Two passages from WHERE THE WIND BLEW:

From Chapter 3:

"The idea seemed not only clearer to him last night, but vital, even urgent, and the conversation comes back to him now—how they sat for a long time on a rug beside the coffee table, passing joints and downing beers, while Simon picked the tobacco of filterless cigarettes from his teeth and described his tours in Vietnam—to Peter, to a couple of others nearby, but mostly to Peter—described the sharp, booming explosions of the five-inch guns on the Maddox in the Gulf of Tonkin in ’64, firing hundreds of rounds into the darkness, hitting what Simon never knew, he said, ammo bunkers, VC, children, water buffalo, maybe Americans. What the fuck were we even shooting at? he asked Peter, leaning close, lowering his voice into a sharp whisper, as if Peter might explain it to him, might finally clear this up, and he waited until Peter shrugged helplessly and then continued, There’s no sense to any of it, man. No sense! He described his second tour, also, this time on a swift boat in the Mekong, where he saw a stack of rotting bodies on a buffalo path alongside the river, and what it was like to unleash the fifty-cal into a free-fire zone without a clue if they were hitting the enemy or just terrified villagers who had the bad luck to live where the VC wanted to hide. But Peter, these people—the North Vietnamese, the Vietcong—they just want their country back. They want everyone out—the French, the Americans, even the Communists. They’re nationalists, Peter. Their country’s been overrun by foreigners for decades, for centuries. He squinted, knowing what Peter would say next before he said it, and asked, Did you know that Ho Chi Minh wanted Truman’s help against the French before he went to the Communists? No, Peter said, as expected, trying to follow him, trying to piece together the fragments of unfamiliar history in his narrative, trying to listen as people came and went, as laughter and talk surrounded them, as someone strummed a guitar along with a Beethoven symphony booming through the stereo speakers; as he tried to fit classical music into the kaleidescope that whirled around him, and to connect the water buffalo and the North Vietnamese and Truman, searching for a pattern, an image, a story woven into the fabric of Simon’s talk.”

***
From Chapter 18:

“And she wondered, too, if he—if all those people like him back then—hadn’t done some of the things they did—maybe not…no, not all of them, but some of them—would anything have changed?
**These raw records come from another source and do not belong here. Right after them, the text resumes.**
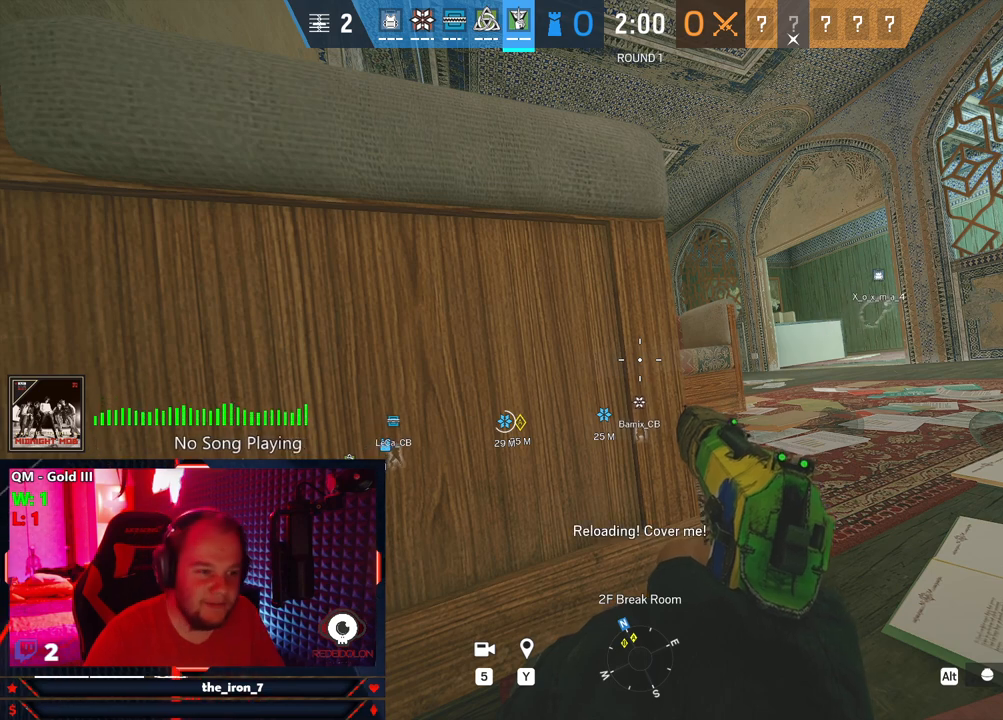
{"keys": ["e"], "mouse": [], "mouse_move": "still", "events": []}
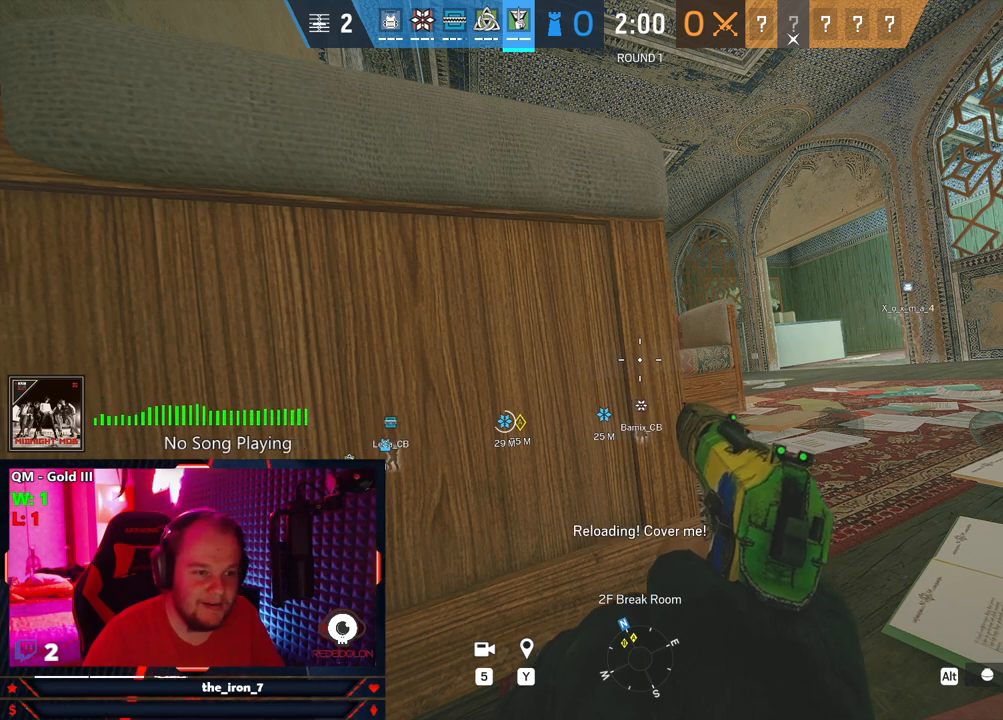
{"keys": ["e"], "mouse": [], "mouse_move": "still", "events": []}
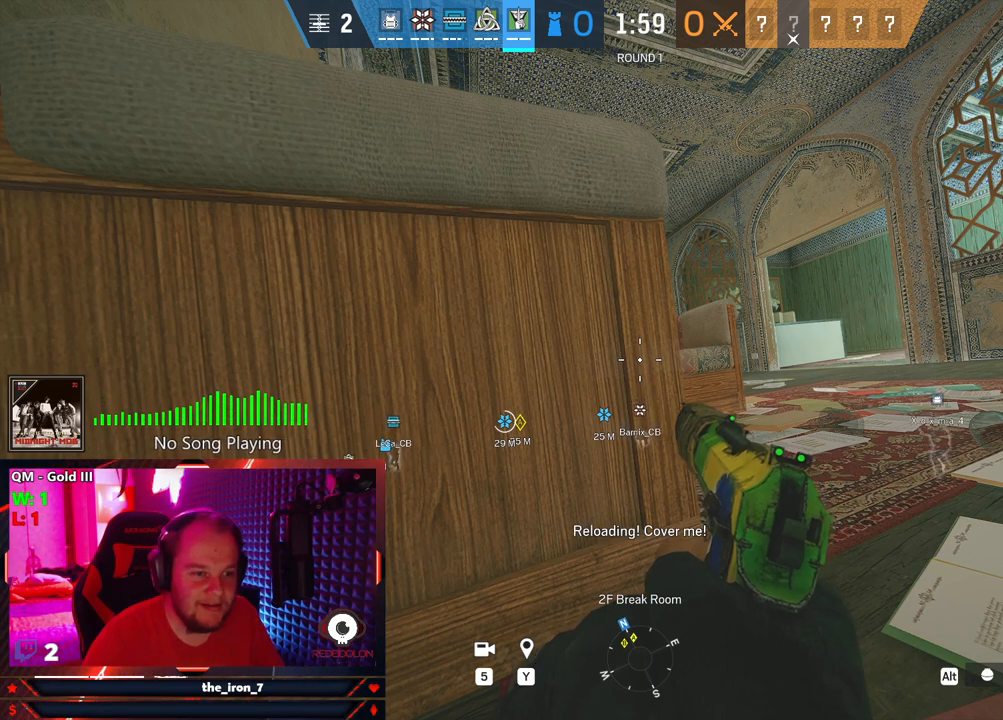
{"keys": ["e"], "mouse": [], "mouse_move": "still", "events": []}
It was true, she reasoned, that changing things meant rupturing what existed. That’s what was happening to her—right now. They had all been living on this thin, shiny veneer, living comfortable lives, fretting over trifles, burying themselves in the vicarious lives of celebrities, entertaining themselves with the false realities of reality television, but the veneer had cracked, and when they crashed through, nothing was underneath it, and they were still falling. And now she looked back up as she plunged downward and saw that all around her, that’s how others were living, though they didn’t know it yet, and anything could change their lives, just as hers changed. That was how she lived when she was young, too—while a war exploded, while the country nearly came apart. But she knew so little of what was beyond her small world. She’d been oblivious to everything else. Boyfriends, dances, dresses, music—that’s what that time meant to her, while all of this turmoil bubbled beneath it, and she wondered now, if everyone had just gone along like that, oblivious, indifferent, would the war have ever ended, would blacks still drink from separate water fountains, would the FBI spy on you?”